What is corporate governance? Corporate governance is the system that directs and controls organizations. It includes the relationship between the board of directors, shareholders, and other stakeholders and the implications for corporate strategy and performance.
Corporate governance is critical because it examines how these decision-makers behave, how they can or should be monitored, and how they can be held accountable for their decisions and actions.
What is Corporate Governance?
Governance is the set of rules, controls, policies, and resolutions governing corporate behavior. Shareholders are important stakeholders who indirectly impact governance, but they are not examples of governance. The board of directors is critical in governance, and it can play a significant role in establishing the appropriate tone and cultural environment throughout the organization.
A board must act in good faith in exercising its oversight net responsibility for its organization, including making inquiries to ensure a piece of corporate information and reporting system exists. The reporting system is adequate to assure the board that appropriate information relating to compliance with applicable laws will come to its attention timely and as a matter of course. A corporate reporting system is a key compliance program element, which not only keeps the board informed of the organization’s activities but also enables an organization to evaluate and respond to potentially illegal or otherwise inappropriate activity.
Boards are encouraged to use widely recognized public compliance resources as benchmarks for their organizations. The Federal Sentencing Guidelines and the Organization for Economic Cooperation and Development or OECD guidelines may be used in determining what specific functions may be necessary to meet the requirements of effective maintenance of the tone at the top. The Guidelines offer incentives to reduce and eliminate criminal conduct by providing a structural foundation to the organizations.
A board is expected to make a meaningful effort to review the adequacy of existing compliance systems and functions. Boards should develop a formal plan to stay abreast of the ever-changing regulatory environment.
From the compliance perspective, among others, the boards must also conduct the following activities:
- Define the roles and relationships, including those of the compliance function, legal function, internal audit, human resources, quality improvement function, etc.
- The board should set and enforce expectations for receiving particular types of compliance-related information from various management members regarding the organization’s risk mitigation and compliance efforts.
- Identify and audit potential risk areas.
- Encourage accountability and compliance.
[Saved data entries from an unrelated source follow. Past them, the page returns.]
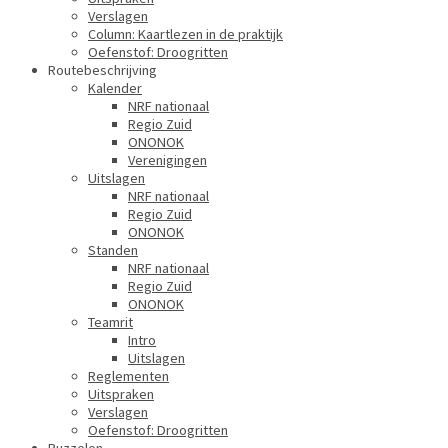
Verslagen
Column: Kaartlezen in de praktijk
Oefenstof: Droogritten
Routebeschrijving
Kalender
NRF nationaal
Regio Zuid
ONONOK
Verenigingen
Uitslagen
NRF nationaal
Regio Zuid
ONONOK
Standen
NRF nationaal
Regio Zuid
ONONOK
Teamrit
Intro
Uitslagen
Reglementen
Uitspraken
Verslagen
Oefenstof: Droogritten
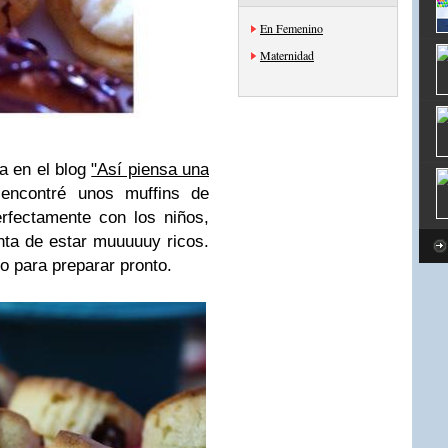
En Femenino
Maternidad
ra en el blog
"Así piensa una
ncontré unos muffins de
rfectamente con los niños,
inta de estar muuuuuy ricos.
to para preparar pronto.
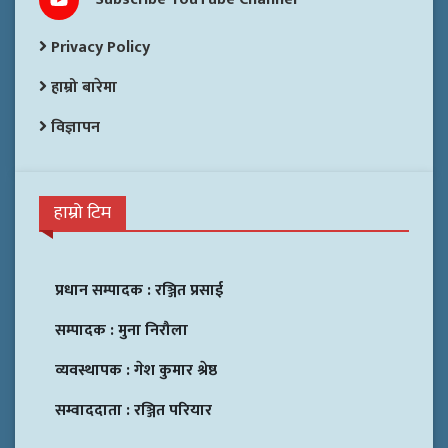
Privacy Policy
हाम्रो बारेमा
विज्ञापन
हाम्रो टिम
प्रधान सम्पादक :
रञ्जित प्रसाई
सम्पादक :
मुना निरौला
व्यवस्थापक :
गेश कुमार श्रेष्ठ
सम्वाददाता :
रञ्जित परियार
Some of the corporate failures involved directors receiving excessive bonuses while the company was experiencing economic and operational downturns. Such incidents were viewed negatively by the public and resulted in reputation losses. A remuneration committee should be formed to ensure no excessive salaries are paid to directors and officers.
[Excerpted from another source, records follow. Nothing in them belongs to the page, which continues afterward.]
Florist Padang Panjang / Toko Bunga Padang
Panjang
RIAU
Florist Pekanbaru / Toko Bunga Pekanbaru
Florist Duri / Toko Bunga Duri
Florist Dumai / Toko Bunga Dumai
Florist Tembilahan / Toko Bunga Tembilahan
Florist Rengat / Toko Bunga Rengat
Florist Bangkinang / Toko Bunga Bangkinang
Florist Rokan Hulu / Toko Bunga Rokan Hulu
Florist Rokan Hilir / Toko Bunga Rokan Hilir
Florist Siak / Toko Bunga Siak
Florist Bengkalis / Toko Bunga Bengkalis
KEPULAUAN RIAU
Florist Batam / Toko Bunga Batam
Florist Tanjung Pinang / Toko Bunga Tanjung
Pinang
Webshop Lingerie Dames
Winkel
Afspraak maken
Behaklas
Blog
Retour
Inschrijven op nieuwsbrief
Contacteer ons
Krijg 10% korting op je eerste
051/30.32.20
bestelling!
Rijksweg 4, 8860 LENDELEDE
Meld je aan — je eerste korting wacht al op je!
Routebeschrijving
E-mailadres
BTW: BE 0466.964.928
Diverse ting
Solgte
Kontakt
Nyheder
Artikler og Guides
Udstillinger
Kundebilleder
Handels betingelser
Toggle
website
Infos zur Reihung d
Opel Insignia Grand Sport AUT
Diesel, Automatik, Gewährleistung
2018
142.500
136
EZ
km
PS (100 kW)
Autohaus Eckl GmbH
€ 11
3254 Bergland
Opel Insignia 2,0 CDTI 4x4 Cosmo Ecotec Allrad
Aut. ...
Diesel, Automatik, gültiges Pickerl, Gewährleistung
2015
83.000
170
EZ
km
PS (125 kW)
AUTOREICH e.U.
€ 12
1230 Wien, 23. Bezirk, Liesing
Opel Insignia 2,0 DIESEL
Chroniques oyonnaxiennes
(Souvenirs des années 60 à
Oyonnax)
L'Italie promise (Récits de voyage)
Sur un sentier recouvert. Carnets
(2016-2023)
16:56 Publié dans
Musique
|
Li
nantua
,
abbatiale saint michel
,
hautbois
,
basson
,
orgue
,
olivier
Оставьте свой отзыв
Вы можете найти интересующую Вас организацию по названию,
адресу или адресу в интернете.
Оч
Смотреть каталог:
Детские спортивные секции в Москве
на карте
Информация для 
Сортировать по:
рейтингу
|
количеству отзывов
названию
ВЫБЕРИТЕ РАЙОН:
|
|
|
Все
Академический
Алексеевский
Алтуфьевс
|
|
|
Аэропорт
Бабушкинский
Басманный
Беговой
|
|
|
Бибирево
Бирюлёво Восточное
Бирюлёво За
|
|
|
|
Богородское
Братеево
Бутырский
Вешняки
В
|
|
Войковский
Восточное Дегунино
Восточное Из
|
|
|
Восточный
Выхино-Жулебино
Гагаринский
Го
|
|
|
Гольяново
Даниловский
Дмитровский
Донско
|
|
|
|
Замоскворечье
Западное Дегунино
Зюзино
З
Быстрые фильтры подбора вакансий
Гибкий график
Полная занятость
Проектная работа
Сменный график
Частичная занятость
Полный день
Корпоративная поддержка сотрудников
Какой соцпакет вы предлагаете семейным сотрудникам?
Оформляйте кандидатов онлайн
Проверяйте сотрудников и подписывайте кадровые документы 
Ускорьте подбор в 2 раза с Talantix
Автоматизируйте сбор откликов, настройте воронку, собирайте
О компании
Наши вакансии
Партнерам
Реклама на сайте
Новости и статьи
From an ethical tone perspective, the board’s important responsibility is the selection and appointment of the CEO, who is the face of the organization.
Executive officers, particularly CEOs, were the main figures behind the large corporate failures. The CEOs usually set the tone from the top through messages and other activities that influence factors related to the control environment. The CEO provides guidance and leadership to employees.
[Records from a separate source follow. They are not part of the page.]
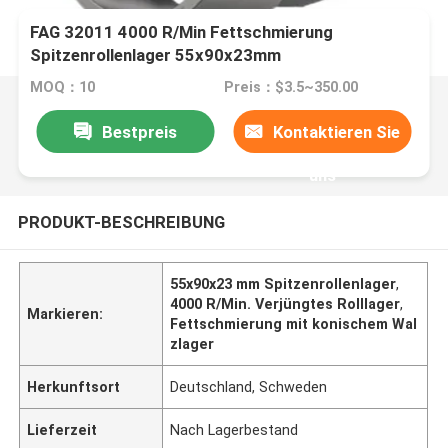
FAG 32011 4000 R/Min Fettschmierung
Spitzenrollenlager 55x90x23mm
MOQ：10
Preis：$3.5~350.00
Bestpreis
Kontaktieren Sie
uns
PRODUKT-BESCHREIBUNG
55x90x23 mm Spitzenrollenlager
,
4000 R/Min. Verjüngtes Rolllager
,
Markieren:
Fettschmierung mit konischem Wal
zlager
Herkunftsort
Deutschland, Schweden
Lieferzeit
Nach Lagerbestand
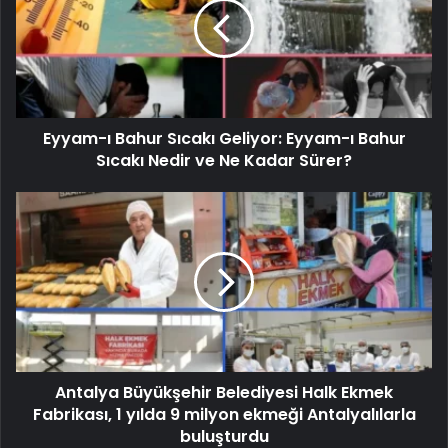
Eyyam-ı Bahur Sıcakı Geliyor: Eyyam-ı Bahur
Sıcakı Nedir ve Ne Kadar Sürer?
Antalya Büyükşehir Belediyesi Halk Ekmek
Fabrikası, 1 yılda 9 milyon ekmeği Antalyalılarla
buluşturdu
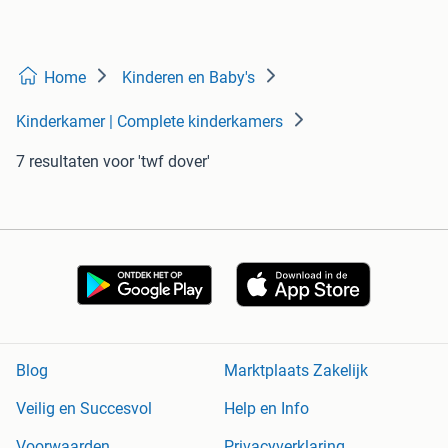
Home
Kinderen en Baby's
Kinderkamer | Complete kinderkamers
7 resultaten
voor 'twf dover'
Blog
Marktplaats Zakelijk
Veilig en Succesvol
Help en Info
Voorwaarden
Privacyverklaring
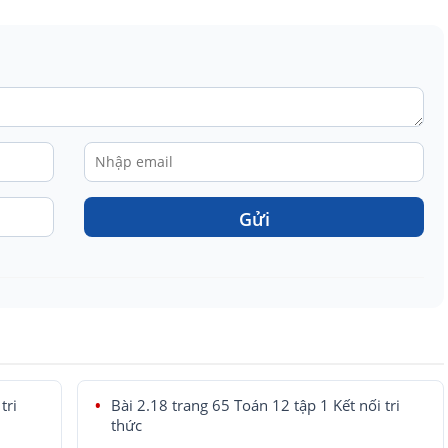
Gửi
tri
Bài 2.18 trang 65 Toán 12 tập 1 Kết nối tri
thức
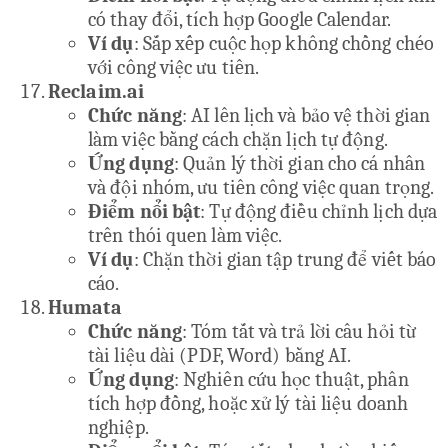
có thay đổi, tích hợp Google Calendar.
Ví dụ
: Sắp xếp cuộc họp không chồng chéo
với công việc ưu tiên.
Reclaim.ai
Chức năng
: AI lên lịch và bảo vệ thời gian
làm việc bằng cách chặn lịch tự động.
Ứng dụng
: Quản lý thời gian cho cá nhân
và đội nhóm, ưu tiên công việc quan trọng.
Điểm nổi bật
: Tự động điều chỉnh lịch dựa
trên thói quen làm việc.
Ví dụ
: Chặn thời gian tập trung để viết báo
cáo.
Humata
Chức năng
: Tóm tắt và trả lời câu hỏi từ
tài liệu dài (PDF, Word) bằng AI.
Ứng dụng
: Nghiên cứu học thuật, phân
tích hợp đồng, hoặc xử lý tài liệu doanh
nghiệp.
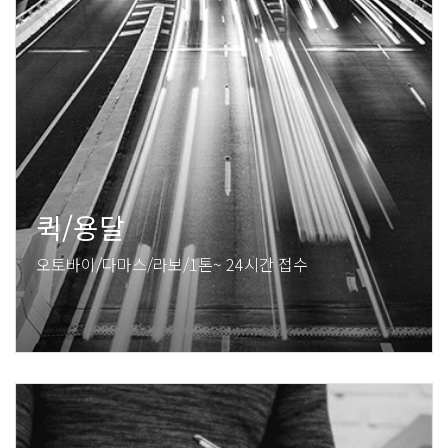
퀵/용달
오토바이/다마스/라보/1톤~ 24시간 접수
Organizational values affect people’s decisions and, ultimately, the company’s path. The CEO’s role is to clearly define these values and ensure that they are embodied throughout the organization. Every company has its values, and it is up to CEOs to instill them in every employee, which begins with gaining senior leadership support to help shape the culture.
CEO behaviors such as attending development programs, participating in group discussions, and being present and accessible reinforce values. Defining values does not happen by sending a single memo; it happens when you consistently behave, act, and make decisions that support those values.
When employees see the CEO act in a way that exemplifies company values, it resonates with them and inspires them to do the same. When they see discrepancies, it tells them that their behavior is meaningless because the CEO isn’t walking the walk; therefore, it is critical for a CEO to be consistent in both their actions and communications.
The Chief Compliance Officer
The role of the Chief Compliance Officer or CCO in setting the right tone at the top is significant. The CCO must be a high-level individual with the appropriate authority to reinforce the required tone at the top and maintain a necessary compliance culture. The CCO must have adequate resources and tools to ensure that the ethics and compliance program is effective and sustainable. The role of the CCO is essential in areas such as education and training, communications, background checks, reporting, monitoring, and policy and procedure development.
The CCO is the leader that employees seek out when they have ethical concerns. CCO plays a crucial role in creating a “speak up” culture which is an essential element of tone at the top. Furthermore, the best CCOs look for opportunities for the CEO to communicate key ethics and compliance messages in internal and external communications. They also actively assist the board in understanding and carrying out their role in setting the tone at the top.
Many organizations faced an ethics crisis in the past and increased their compliance efforts for a limited time. Later they reduced the CCO’s role to one of administration. This type of short-term response was risky. Organizations that take compliance seriously entrust their CCOs with creating processes and a mindset that instills integrity in the company’s culture.
Corporate governance is the system that directs and controls businesses. The governance of their companies is the responsibility of their boards of directors. The role of shareholders in governance is to appoint directors and auditors and to ensure that an appropriate governance structure is in place. The board’s responsibilities include setting the company’s strategic goals, providing leadership to put them into action, supervising business management, and reporting to shareholders on their stewardship.
Corporate governance is thus concerned with what the board of directors of a company does and how it establishes the company’s values, and it is to be distinguished from the day-to-day operational management of the company by full-time executives.